━━━ Fragmento de lectura ━━━

Al mismo tiempo, en África, entre el ecuador y el trópico de cáncer, el calor, en algunas épocas del año, era intenso, opresivo e interminable. Y también ahí sobrevivimos.

Somos, pues, una de las especies mejor equipadas para adaptarnos a las diferentes condiciones de cada región. Ese es el origen de las distintas características físicas que se presentan en los hombres, de acuerdo a la manera de adaptarse a su medioambiente, incluyendo la pigmentación de la piel o la textura del cabello.

Es decir, aguantamos todo, como las ratas y cucarachas. Frío, calor, temblores, ciclones, inundaciones, tornados, volcanes en erupción. Si no hay una guerra nuclear o una colisión con un cuerpo celeste de buen tamaño, tenemos para rato, siempre y cuando no acabemos con el planeta nosotros mismos.

━━━

• [Tarea 1]:
Enumera todas las condiciones o fenómenos que, según el fragmento sobre la adaptación humana, aguantamos los seres humanos.
• [Tarea 2]:
Reproduce sin cambios el texto del fragmento sobre la adaptación humana, desde "Es decir, aguantamos" hasta "planeta nosotros mismos.".
• [Tarea 3]:
Responde con base en el fragmento sobre la adaptación humana:
(a) ¿Entre qué líneas geográficas de África era intenso el calor?
(b) ¿Qué dos características físicas se mencionan como ejemplos de adaptación al medioambiente?
(c) ¿Con qué animales se compara la resistencia humana?

━━━ Datos proporcionados ━━━

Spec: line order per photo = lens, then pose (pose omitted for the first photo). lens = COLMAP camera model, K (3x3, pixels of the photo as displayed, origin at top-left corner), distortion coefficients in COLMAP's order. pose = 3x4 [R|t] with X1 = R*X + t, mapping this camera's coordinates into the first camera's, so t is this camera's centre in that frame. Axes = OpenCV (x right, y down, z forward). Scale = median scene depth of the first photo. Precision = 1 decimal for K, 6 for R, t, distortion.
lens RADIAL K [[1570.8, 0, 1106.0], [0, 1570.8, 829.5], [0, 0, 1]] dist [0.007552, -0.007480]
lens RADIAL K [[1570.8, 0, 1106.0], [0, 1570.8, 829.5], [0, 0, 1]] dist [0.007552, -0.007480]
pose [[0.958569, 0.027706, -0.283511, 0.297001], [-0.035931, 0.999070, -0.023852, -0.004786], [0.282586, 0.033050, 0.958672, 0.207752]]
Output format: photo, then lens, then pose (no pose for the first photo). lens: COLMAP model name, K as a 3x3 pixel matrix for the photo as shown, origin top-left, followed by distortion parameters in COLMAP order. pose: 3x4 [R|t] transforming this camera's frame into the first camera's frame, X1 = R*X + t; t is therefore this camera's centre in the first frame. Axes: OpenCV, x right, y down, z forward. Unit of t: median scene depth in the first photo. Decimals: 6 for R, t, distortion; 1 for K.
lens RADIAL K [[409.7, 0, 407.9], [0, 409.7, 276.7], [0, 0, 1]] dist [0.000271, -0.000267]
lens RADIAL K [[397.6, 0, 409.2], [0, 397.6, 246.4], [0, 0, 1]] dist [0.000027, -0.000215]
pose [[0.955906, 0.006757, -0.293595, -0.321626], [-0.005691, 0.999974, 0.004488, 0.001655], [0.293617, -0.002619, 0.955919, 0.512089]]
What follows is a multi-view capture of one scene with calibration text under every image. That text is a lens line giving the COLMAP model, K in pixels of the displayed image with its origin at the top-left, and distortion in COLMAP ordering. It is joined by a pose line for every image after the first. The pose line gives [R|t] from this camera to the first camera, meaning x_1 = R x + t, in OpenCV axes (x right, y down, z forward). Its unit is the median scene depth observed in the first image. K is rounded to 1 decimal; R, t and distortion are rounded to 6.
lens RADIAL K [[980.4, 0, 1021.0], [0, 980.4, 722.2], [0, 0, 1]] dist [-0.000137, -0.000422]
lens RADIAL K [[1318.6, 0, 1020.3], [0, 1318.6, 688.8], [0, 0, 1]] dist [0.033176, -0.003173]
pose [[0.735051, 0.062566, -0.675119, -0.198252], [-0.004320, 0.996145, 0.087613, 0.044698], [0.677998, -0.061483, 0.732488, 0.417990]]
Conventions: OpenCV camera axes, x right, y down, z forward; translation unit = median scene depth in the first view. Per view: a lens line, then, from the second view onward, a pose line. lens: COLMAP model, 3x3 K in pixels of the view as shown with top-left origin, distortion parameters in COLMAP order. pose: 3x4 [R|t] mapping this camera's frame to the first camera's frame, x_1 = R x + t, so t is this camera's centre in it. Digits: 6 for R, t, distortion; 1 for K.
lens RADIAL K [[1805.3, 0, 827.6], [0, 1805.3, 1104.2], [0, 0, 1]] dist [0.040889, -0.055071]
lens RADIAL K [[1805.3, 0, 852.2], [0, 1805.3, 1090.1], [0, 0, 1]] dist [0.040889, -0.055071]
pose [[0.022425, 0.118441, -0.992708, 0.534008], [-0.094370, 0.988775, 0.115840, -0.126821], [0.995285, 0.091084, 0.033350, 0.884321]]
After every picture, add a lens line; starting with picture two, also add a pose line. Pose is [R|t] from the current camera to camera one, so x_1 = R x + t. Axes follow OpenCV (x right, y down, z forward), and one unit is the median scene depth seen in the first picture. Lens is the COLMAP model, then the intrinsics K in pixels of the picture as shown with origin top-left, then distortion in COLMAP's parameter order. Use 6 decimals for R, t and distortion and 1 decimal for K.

━━━

• [Solución escrita 1]:
Frío, calor, temblores, ciclones, inundaciones, tornados, volcanes en erupción.

• [Solución escrita 2]:
Es decir, aguantamos todo, como las ratas y cucarachas. Frío, calor, temblores, ciclones, inundaciones, tornados, volcanes en erupción. Si no hay una guerra nuclear o una colisión con un cuerpo celeste de buen tamaño, tenemos para rato, siempre y cuando no acabemos con el planeta nosotros mismos.

• [Solución escrita 3]:
(a) Entre el ecuador y el trópico de cáncer.
(b) La pigmentación de la piel y la textura del cabello.
(c) Con las ratas y las cucarachas.